I have been fortunate to visit Indonesia 4 times over the past 18 years. It is one of my favorite destinations, I just wish that it wasn’t so far away from where I live. I guess that is what makes it exotic and exciting. When my daughter and I visited Komodo to go scuba diving this past June, I wanted to maximize my opportunity to photograph the famous dragons so I hired a private boat and guide for a day. With so little time, I was not optimistic that I would be successful, but am pleased with what I accomplished. These two massive beasts were lounging near the ranger station on Rinca Island. Just as the golden sunlight shined through the trees, they stood up and posed for me. Interestingly, I learned that Komodo actually means dragon, so when we say Komodo dragon we are redundantly saying dragon dragon. I thought that was kinda funny.
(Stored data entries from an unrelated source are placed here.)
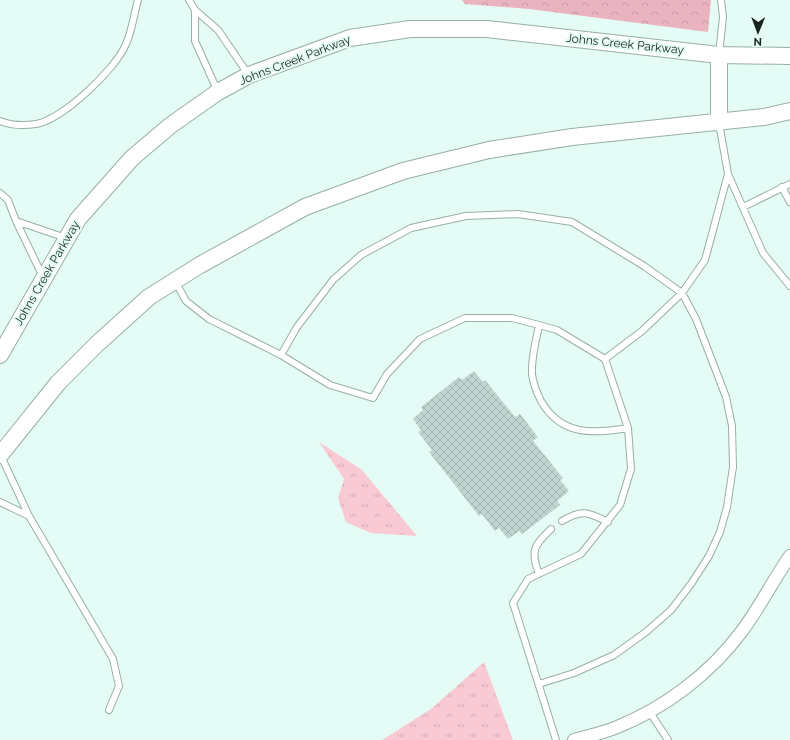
<svg xmlns="http://www.w3.org/2000/svg" width="790" height="740" viewBox="0 0 790 740" font-family="Raleway,sans-serif">
<style>
.grass{fill:url(#grass-tufts)}
.forest{fill:url(#forest-crowns)}
.building{fill:url(#building-cross-hatch)}
.lines{fill:none;stroke-linecap:round;stroke-linejoin:round}
.service-casing{stroke:#98aea8;stroke-width:8}
.minor-casing{stroke:#98aea8;stroke-width:14}
.tertiary-casing{stroke:#98aea8;stroke-width:18}
.service{stroke:#fff;stroke-width:6}
.minor{stroke:#fff;stroke-width:12}
.tertiary{stroke:#fff;stroke-width:16}
.labels{text-anchor:middle;dominant-baseline:central;stroke-width:4;stroke-linejoin:round;paint-order:stroke}
.street-label{font-size:12px;fill:#192220;stroke:#e4fcf5}
</style>
<defs>
<pattern id="grass-tufts" width="24" height="20" patternUnits="userSpaceOnUse"><rect width="24" height="20" fill="#f9c9d4"/><path d="M3 7l-1-3M5 7V3M7 7l1-3M15 17l-1-3M17 17v-4M19 17l1-3" fill="none" stroke="#d5acb6"/></pattern>
<pattern id="forest-crowns" width="20" height="18" patternUnits="userSpaceOnUse"><rect width="20" height="18" fill="#eab3c0"/><path d="M2 6a3 3 0 1 1 6 0M12 15a3 3 0 1 1 6 0" fill="none" stroke="#c89aa5"/></pattern>
<pattern id="building-cross-hatch" width="8" height="8" patternUnits="userSpaceOnUse"><rect width="8" height="8" fill="#bfd6d0"/><path d="M0 0l8 8M0 8l8-8" fill="none" stroke="#a4b7b2"/></pattern>
</defs>
<rect width="100%" height="100%" fill="#e4fcf5"/>
<path class="grass" d="M319,442L362,470L417,536L371,533L346,522L338,498L344,479Z
M484,662L513,740H382L431,709Z"/>
<path class="forest" d="M462,0H711L708,32L529,9L465,4Z"/>
<path class="building" d="M474,371L483,382L485,380L515,417L520,414L538,437L533,441L563,478L560,480L569,491L557,501L560,505L522,534L519,531L508,539L499,528L495,531L482,514L479,516L429,452L432,450L418,432L421,430L413,419L423,410L421,407L459,377L462,380Z"/>
<g class="lines">
<g class="service-casing">
<path id="service" d="M189,0L195,10
M719,55L723,17L721,0
M218,92L195,41V10L218,30L248,74
M0,121C11,125 24,126 36,124C62,120 116,69 126,44C132,31 134,14 138,0
M728,174L763,253L790,286
M782,187L790,202
M0,193L8,200L16,221
M743,207L790,184
M43,277L16,221L66,238
M175,281L186,301L209,319L281,355L330,385L373,398L387,374L420,339L465,318H512L539,325L557,330L605,359L628,428L631,469L620,505L581,554L528,579L513,603L556,740
M539,325C536,341 531,358 532,374C533,384 537,393 541,401C561,436 593,434 628,428
M281,355L297,327L333,280L361,255L411,228L466,216L518,214L572,222L644,266L682,293L696,319L726,397L732,426L733,467L727,507L720,532L709,556L691,584L671,610L646,632L614,655L574,673L539,684
M605,359L642,331L682,293L705,260L728,174L719,123
M1,456L29,516L113,659L119,686L109,710
M0,502L29,516
M562,521C582,509 588,512 608,522
M539,574C530,551 534,545 551,529
M649,711L668,740"/>
</g>
<g class="minor-casing">
<path id="minor" d="M574,740C588,736 602,733 615,728C665,708 710,674 742,631C760,607 773,580 790,556"/>
</g>
<g class="tertiary-casing">
<path id="tertiary" d="M719,123V55
M0,355L78,219L132,158L171,125L218,92L249,75L350,38L410,29H487L719,55L790,56
M0,455L58,383L97,344L149,297L200,265L305,207L403,171L489,150L572,137L764,117L790,111"/>
</g>
<use href="#service" class="service"/>
<use href="#minor" class="minor"/>
<use href="#tertiary" class="tertiary"/>
</g>
<g class="labels">
<g class="street-label">
<text transform="translate(625 44) rotate(6)">Johns Creek Parkway</text>
<text transform="translate(295 60) rotate(-21)">Johns Creek Parkway</text>
<text transform="translate(47 273) rotate(-60)">Johns Creek Parkway</text>
</g>
</g>
<g transform="translate(758 32) rotate(181)" stroke="#e4fcf5" stroke-width="3" paint-order="stroke">
<path d="M0-3L7 15L0 10L-7 15Z" fill="#192220"/>
<text y="-6" font-size="11" font-weight="bold" text-anchor="middle" fill="#192220">N</text>
</g>
</svg>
Please forgive my online absence over the past 5 months. I have been traveling extensively and only recently been home long enough to begin photo editing. Sitting in the dark at my computer is not my favorite activity, but I am excited to begin sharing my new images from my adventures to Indonesia, Southeast Alaska, Washington, and Tonga. Hopefully, they are worth the wait.
This past June, my younger daughter and I traveled to Indonesia to visit Bali and Komodo. Our primary purpose was to go on a live-aboard scuba diving trip in Komodo National Park. Since we were already there, I intended to spend at least one day dedicated to photographing the famous dragons. I had arranged to hire a private guide with a speed boat and we departed early our first morning to visit Komodo Island and Rinca Island. Upon arriving first at Komodo, my guide explained to the ranger what I was hoping to do with my “dragon pole”. He pondered the implications of what I was asking of him and then decided to take me to the largest lizard in the immediate area, a living dinosaur. Needless to say, I would not advise anyone to attempt what I was trying to do over that first 30 minutes and it ended up being photographically unproductive. Getting a wide-angle close-up image was going to be much harder than I had anticipated.
Next, we visited Rinca Island where I hoped to photograph more dragons. When we arrived, it was in the heat of the afternoon and several were laying around in the shade of the park’s buildings. It was not what I considered to be the most authentic natural history setting. Our guide soon located her father who also just happened to be the head park ranger. He took us on a short hike searching for dragons and we eventually came across this one working on its sun tan. I assembled my “dragon pole” and began to photograph it. I had zero desire to disturb it, but eventually realized that it was not going anywhere and grew comfortable getting my camera super close. I used my iPhone to wirelessly compose and control my Sony A7R2 camera while waiting for it to “do something”. Suddenly, the late afternoon sunlight shined below the clouds on the horizon and this dragon stuck out its long tongue to “smell” my camera.